### Your assignment
Pick out each line of the entries below that contains the word "highest", and copy those lines.

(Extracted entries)
*** Block opens ***
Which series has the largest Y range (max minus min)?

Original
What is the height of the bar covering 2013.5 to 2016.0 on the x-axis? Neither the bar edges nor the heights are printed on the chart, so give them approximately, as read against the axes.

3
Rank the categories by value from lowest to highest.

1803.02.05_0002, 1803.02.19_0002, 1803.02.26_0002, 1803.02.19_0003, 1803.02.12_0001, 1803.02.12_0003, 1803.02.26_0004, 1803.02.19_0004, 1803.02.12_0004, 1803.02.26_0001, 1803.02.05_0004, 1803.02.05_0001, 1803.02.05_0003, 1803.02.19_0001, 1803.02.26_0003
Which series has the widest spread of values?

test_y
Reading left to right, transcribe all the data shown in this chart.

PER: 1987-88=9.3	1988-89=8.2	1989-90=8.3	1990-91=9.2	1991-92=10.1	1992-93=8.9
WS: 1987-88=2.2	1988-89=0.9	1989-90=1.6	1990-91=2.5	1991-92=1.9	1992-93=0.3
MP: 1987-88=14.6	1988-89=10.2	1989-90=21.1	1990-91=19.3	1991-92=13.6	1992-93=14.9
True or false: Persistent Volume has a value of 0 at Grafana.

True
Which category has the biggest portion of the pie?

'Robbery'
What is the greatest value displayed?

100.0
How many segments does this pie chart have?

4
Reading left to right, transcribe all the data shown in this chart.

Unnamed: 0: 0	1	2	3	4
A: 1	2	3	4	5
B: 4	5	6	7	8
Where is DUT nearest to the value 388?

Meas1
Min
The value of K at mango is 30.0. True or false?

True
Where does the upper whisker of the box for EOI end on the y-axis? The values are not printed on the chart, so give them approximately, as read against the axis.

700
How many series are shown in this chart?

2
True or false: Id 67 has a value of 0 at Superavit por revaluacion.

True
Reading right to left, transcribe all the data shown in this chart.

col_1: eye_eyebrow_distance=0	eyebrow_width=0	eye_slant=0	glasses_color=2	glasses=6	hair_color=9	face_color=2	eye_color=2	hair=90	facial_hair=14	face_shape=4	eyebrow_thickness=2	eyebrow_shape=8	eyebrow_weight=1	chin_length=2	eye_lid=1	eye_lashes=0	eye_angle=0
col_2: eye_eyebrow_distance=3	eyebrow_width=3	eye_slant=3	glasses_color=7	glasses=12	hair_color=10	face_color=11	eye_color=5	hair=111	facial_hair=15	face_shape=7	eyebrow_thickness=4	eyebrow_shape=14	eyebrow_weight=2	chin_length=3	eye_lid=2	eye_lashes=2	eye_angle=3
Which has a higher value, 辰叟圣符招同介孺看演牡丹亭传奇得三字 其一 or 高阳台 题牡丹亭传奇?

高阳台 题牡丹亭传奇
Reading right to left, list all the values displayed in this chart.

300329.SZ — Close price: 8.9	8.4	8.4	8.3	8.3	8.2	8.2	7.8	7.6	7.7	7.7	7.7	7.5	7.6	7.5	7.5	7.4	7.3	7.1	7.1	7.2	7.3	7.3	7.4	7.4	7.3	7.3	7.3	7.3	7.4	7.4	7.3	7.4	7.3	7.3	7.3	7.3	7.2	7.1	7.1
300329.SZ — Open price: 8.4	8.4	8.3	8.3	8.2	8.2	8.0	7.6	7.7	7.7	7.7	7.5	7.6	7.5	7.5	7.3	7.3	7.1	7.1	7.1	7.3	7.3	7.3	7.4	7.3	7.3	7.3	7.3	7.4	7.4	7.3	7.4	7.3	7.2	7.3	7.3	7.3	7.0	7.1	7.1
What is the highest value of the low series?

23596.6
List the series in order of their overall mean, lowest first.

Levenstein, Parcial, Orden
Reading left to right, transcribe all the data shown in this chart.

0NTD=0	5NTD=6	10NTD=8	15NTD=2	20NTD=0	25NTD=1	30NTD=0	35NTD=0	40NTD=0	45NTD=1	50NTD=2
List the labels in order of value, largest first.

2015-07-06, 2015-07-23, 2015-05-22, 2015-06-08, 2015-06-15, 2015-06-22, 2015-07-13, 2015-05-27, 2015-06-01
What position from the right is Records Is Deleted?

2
*** Block closes ***
### Task result
Rank the categories by value from lowest to highest.
What is the highest value of the low series?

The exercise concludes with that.